Deb Berntson June 16, 1999

The second professional journal article I read was Paradigm Shifts in the Classroom by Thomas J. Lasley from the September 1998 issue of Phi Delta Kappan, p. 84-86.

The author begins by reminding the reader of the movies about teaching (i.e., Mr. Hollands Opus) which inspire us to do better. Mr. Lasley points out the viewer advantage - they are able to see the paradigm shift of how students are viewed by teachers. The success of student learning seen in these films is explained by the author through the learning paradigm.

Mr. Lasley presents two American classroom paradigms - the instructional and the learning paradigm.
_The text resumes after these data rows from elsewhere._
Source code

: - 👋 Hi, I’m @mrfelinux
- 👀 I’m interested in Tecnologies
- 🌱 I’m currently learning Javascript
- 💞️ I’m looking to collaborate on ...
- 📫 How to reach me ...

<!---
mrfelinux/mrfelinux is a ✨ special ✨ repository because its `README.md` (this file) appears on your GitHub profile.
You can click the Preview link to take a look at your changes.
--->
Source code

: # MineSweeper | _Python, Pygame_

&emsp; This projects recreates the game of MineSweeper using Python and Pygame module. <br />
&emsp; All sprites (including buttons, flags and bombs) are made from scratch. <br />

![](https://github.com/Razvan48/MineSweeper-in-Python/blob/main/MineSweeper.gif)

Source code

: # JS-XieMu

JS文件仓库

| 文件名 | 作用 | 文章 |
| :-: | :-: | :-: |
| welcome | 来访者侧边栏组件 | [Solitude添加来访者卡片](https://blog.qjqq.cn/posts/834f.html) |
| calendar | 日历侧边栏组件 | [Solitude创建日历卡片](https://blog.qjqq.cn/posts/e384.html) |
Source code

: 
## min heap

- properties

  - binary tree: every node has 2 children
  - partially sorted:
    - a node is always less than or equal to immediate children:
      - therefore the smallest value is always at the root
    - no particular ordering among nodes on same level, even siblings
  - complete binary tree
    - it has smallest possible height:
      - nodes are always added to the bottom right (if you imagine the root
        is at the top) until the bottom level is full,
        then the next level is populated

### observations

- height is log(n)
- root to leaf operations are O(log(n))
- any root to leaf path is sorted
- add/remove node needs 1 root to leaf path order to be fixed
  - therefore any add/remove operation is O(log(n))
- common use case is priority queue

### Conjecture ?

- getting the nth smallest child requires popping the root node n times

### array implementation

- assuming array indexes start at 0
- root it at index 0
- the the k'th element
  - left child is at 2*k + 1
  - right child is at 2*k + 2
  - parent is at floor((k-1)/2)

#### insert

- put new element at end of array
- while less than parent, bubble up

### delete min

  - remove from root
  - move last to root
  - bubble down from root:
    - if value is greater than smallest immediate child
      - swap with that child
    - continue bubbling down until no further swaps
The instructional paradigm deals with teaching technique which is defined by the activity of teachers in the classrooms. The learning paradigm relates to student learning - if and how they learn.

The author writes that most teachers and administrators employ the instructional paradigm. He states that the majority of the community they represent also focus on this paradigm.

An explanation is given for three of the factors preventing a paradigm shift to the learning paradigm which, in Mr. Lasleys opinion, would greatly improve American education. Three of these factors are as follows: 1. Time for planning and assessing is not commonly available. 2. The use of canned programs and techniques - these encourage adults to believe all students learn the same. 3. Legislative mandates - exemplify the belief that testing students and making schools more difficult breeds success. The author suggests that it only succeeds in higher dropout rates as students withdraw due to lack of success.

I include myself in those movie viewers who feel inspired after watching such dramatic student achievement in a two hour block of time. It would be fantastic if a paradigm shift were that easy. I know our American educational system is not in line with the learning paradigm.

Factors outlined by the author as preventing a paradigm shift are strong ones. Since the public is so focused on accountability, the legislative mandates are not fading. Success is measured within test scores and instructional time is linked with higher learning. Time is not allowed for planning nor reflecting unless it is included in the teachers off hours. Instructional time rather than learner outcomes is the priority.

Instead of students learning important subjects well, more curriculum is added. In addition, schools are attempting to fulfill needs which used to be met within the family structure. Numerous programs and techniques are directed from the administration and are expected to be used.

The article was enjoyable reading and the authors points well stated, but I felt deflated by the articles end. I would like to have read how to change what we can. As teachers we may not be able to change the paradigm of the school district, but with ideas we could help change the paradigm of a classroom.